The country has been scrambling to get the full projects online as its power crisis deepens. On Dec. 9, in a move that ignited fears of economic collapse in the already financially flailing nation, Eskom pushed up load shedding two notches to stage 6—meaning it shed 6 GW of load—after power supplies to incline conveyers feeding coal to silos at Medupi failed. Eskom Chief Operating Officer Jan Oberholzer told media this week that the event was hopefully a once-off scenario created by a perfect storm of conditions. Oberholzer had in September said progress had been made on “multiple enhancements” to the Medupi milling plant, and boiler modifications had been tested at Medupi Unit 6, adding a “decision on a final solution” was “in process.”

Experts have meanwhile suggested that the boiler designs may not have been the best fit for South Africa’s “inferior” coal, which typically has an ash content in excess of 38%, in addition to low reactivity. Alex Ham, a former chief engineer at Eskom’s power station design division, for example, suggested in an open letter published by BizNews in May 2019 that some of the issues that the new Eskom plants face may be because the boiler internal volume and dimensions are undersized for the slow-burning coals, and the flue gas velocities are too high, causing excessive erosion of the burners, as well as the furnace tubing.

“The change during the early contract stage from the tube mills originally specified, to vertical mills, was a major error. The change was proposed by the boiler contractor with a price reduction, which Eskom accepted. The pulverised coal fineness required cannot be achieved, and the mill wear will be excessive,” Ham wrote.

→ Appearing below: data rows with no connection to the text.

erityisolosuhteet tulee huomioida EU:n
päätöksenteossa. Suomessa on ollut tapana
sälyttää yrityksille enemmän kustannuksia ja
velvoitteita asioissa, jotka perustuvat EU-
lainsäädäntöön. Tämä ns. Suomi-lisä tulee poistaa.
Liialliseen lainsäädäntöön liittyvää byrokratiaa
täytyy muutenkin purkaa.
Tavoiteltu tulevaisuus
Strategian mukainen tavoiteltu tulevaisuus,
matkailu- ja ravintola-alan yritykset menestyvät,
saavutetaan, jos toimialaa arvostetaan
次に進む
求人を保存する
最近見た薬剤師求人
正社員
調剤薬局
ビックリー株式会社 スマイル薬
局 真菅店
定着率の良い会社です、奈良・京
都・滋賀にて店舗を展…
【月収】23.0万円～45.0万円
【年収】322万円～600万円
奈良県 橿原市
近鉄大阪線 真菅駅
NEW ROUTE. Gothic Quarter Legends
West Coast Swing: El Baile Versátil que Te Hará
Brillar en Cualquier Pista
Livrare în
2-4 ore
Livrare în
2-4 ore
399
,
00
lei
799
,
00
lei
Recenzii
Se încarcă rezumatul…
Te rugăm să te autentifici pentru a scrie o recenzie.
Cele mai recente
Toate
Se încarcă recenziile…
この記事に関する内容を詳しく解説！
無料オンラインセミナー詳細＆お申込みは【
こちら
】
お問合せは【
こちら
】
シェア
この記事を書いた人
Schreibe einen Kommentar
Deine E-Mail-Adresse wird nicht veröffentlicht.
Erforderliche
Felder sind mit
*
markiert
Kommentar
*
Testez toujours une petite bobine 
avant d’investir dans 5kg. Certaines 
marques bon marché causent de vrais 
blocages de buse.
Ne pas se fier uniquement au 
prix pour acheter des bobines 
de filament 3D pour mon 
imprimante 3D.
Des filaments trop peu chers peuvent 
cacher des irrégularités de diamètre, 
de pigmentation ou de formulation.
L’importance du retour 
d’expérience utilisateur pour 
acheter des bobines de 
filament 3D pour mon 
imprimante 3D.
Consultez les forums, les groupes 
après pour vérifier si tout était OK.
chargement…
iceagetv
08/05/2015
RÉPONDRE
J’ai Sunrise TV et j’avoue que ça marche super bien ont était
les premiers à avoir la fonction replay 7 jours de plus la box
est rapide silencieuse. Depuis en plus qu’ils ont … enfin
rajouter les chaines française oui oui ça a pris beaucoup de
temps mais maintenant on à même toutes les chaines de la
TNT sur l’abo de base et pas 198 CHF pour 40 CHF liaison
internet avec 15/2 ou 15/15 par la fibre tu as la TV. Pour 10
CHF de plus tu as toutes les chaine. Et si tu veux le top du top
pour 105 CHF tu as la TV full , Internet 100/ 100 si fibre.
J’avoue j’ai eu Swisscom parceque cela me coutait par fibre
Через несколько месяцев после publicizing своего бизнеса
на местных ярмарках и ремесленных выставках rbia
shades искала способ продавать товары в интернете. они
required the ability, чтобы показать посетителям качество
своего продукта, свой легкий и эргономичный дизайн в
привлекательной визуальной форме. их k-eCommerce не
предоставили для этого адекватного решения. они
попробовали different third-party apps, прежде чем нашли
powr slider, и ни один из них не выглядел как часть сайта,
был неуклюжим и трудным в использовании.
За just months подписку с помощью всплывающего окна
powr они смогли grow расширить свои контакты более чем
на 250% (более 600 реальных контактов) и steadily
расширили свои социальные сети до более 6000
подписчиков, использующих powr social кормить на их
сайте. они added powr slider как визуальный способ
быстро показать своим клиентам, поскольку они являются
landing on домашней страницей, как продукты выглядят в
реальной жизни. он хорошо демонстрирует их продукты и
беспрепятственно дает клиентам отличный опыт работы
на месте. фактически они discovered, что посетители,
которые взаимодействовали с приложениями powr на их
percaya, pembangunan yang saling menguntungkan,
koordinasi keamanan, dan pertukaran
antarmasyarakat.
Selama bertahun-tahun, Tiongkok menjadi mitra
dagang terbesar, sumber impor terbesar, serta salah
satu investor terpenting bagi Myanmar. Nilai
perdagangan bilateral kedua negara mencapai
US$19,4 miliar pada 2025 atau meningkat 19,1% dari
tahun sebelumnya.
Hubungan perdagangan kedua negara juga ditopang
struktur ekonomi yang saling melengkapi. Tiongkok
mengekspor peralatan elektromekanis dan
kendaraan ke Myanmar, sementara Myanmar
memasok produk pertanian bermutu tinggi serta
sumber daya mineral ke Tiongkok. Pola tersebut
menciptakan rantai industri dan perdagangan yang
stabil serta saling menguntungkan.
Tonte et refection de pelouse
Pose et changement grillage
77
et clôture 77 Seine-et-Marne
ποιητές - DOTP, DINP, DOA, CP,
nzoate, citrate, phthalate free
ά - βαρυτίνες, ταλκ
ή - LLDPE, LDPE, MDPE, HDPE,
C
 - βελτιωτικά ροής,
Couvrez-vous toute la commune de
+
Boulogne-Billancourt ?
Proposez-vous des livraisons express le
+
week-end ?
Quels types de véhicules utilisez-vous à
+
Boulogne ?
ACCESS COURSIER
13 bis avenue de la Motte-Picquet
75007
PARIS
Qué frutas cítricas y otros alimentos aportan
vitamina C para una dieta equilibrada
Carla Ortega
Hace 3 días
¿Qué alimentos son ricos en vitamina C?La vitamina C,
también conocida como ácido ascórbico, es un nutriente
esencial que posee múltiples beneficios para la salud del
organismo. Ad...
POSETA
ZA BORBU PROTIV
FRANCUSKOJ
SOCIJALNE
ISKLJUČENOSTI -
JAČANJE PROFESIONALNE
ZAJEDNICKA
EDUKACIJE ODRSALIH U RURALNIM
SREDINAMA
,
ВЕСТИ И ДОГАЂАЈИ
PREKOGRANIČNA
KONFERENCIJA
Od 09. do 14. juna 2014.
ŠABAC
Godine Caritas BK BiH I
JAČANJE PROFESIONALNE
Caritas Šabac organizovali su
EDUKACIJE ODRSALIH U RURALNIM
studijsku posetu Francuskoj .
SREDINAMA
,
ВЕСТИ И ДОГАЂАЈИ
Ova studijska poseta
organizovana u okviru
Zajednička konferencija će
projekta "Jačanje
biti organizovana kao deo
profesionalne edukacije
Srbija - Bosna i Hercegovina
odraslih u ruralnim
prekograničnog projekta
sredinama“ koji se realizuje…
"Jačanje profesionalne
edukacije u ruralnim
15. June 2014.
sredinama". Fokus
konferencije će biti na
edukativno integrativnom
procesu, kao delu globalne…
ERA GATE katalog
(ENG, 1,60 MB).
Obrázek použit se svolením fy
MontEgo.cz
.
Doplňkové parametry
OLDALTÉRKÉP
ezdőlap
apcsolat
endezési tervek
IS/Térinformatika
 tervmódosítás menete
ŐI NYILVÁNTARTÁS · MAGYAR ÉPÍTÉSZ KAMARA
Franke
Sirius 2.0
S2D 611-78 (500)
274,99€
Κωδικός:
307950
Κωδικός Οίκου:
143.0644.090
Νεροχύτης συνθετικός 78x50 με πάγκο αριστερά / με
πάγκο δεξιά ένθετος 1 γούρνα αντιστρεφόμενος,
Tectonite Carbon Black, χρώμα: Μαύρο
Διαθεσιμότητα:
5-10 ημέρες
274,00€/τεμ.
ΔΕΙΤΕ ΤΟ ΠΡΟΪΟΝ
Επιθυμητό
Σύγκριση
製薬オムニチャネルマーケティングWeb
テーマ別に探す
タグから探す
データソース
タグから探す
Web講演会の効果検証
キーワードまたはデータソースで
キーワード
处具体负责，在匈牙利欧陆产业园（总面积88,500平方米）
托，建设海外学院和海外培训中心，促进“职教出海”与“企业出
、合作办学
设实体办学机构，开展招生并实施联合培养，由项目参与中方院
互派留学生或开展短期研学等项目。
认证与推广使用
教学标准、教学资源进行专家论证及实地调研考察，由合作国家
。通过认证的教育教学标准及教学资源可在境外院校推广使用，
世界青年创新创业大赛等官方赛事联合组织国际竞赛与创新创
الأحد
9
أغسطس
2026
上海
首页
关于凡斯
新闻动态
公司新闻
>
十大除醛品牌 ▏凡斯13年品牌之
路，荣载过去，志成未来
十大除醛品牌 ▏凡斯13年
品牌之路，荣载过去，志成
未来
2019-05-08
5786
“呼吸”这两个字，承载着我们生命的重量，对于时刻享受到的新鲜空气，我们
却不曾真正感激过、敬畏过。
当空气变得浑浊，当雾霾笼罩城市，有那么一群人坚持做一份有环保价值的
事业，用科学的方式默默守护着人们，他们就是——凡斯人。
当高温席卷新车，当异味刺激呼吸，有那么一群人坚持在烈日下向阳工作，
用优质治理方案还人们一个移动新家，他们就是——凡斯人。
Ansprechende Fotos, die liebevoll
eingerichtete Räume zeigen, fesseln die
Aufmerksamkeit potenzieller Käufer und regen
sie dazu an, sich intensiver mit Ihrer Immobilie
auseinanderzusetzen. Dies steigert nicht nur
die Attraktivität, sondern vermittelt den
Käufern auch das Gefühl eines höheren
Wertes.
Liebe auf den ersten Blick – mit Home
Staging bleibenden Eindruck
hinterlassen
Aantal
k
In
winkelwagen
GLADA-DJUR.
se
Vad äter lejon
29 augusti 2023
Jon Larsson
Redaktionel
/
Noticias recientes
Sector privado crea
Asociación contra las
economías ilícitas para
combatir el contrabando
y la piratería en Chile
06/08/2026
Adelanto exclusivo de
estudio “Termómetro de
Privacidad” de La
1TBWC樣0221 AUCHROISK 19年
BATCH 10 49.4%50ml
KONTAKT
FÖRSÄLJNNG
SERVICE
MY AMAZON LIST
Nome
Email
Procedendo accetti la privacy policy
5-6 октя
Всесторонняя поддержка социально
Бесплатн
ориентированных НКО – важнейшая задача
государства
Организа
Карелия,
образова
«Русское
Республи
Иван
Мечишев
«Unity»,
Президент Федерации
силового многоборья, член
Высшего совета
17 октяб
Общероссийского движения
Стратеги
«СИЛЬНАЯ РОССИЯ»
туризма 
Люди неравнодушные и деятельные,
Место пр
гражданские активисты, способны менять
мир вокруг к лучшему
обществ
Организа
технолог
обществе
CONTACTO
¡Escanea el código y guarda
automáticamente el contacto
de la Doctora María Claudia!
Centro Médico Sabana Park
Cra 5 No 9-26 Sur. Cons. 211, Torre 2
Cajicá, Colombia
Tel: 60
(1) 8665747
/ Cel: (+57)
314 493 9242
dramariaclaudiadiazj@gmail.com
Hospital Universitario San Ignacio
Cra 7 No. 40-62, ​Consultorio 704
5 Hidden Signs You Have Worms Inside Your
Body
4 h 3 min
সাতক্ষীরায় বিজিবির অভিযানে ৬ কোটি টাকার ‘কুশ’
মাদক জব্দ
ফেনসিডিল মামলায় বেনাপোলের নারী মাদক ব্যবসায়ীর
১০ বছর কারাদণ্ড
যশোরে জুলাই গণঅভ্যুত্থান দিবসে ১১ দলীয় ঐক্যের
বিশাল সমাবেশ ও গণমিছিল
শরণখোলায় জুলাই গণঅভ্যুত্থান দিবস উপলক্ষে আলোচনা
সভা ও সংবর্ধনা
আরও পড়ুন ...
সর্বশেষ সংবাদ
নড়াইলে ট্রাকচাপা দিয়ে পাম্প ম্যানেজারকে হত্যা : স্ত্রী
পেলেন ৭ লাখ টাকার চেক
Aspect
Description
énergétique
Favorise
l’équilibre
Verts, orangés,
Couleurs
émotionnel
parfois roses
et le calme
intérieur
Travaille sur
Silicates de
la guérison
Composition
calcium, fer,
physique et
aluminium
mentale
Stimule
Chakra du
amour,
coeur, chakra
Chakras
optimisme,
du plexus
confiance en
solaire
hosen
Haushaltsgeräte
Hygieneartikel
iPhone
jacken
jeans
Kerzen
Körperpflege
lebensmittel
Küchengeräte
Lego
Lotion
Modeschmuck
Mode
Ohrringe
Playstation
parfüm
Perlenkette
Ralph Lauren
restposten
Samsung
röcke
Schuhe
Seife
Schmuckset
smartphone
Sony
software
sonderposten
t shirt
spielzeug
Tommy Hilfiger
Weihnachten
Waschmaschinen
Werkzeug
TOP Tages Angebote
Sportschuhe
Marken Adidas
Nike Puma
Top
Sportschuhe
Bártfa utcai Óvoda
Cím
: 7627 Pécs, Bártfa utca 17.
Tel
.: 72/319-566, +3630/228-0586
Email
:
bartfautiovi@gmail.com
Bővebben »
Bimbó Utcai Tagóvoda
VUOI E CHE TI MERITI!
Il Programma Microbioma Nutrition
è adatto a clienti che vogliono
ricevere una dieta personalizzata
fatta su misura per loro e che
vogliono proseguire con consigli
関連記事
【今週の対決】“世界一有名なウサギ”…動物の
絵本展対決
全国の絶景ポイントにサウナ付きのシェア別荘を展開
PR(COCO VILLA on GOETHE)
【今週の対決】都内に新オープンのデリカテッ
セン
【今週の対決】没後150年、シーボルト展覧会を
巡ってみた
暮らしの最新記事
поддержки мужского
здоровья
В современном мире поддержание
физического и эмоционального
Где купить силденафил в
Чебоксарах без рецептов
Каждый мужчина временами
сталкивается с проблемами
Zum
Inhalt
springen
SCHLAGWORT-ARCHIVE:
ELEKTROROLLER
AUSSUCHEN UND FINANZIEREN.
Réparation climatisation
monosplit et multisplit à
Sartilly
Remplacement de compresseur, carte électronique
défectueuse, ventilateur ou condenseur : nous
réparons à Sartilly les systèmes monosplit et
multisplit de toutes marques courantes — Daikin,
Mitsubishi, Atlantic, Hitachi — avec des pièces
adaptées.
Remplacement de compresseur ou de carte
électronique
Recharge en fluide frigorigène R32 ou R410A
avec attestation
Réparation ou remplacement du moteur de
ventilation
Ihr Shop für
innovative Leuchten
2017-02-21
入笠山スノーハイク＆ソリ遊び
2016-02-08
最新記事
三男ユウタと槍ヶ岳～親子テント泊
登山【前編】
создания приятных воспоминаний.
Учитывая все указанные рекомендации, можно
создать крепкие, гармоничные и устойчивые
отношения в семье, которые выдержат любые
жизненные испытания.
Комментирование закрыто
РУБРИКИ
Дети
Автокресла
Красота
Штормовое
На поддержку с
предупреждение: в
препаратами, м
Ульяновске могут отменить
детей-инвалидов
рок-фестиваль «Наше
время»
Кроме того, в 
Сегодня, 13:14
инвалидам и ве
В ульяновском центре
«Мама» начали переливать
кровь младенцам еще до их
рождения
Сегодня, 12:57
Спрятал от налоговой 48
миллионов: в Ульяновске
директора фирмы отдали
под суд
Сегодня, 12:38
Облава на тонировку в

In their joint statement on Wednesday, while MHI and Hitachi noted they reached the “amicable” settlement “through sincere and conscientious discussions between both companies,” the dispute concerning Medupi and Kusile was contentious. MHI’s Izumisawa noted a “significant gap” existing in the way the partners viewed the situation, while Hitachi’s Higashihara described the issue as “long-standing.”

However, the settlement was ultimately “achieved by sincere discussion for the benefit of all stakeholders including our customers and shareholders,” Higashihara added. “I would like to express my deepest appreciation to everyone concerned in both companies,” he said.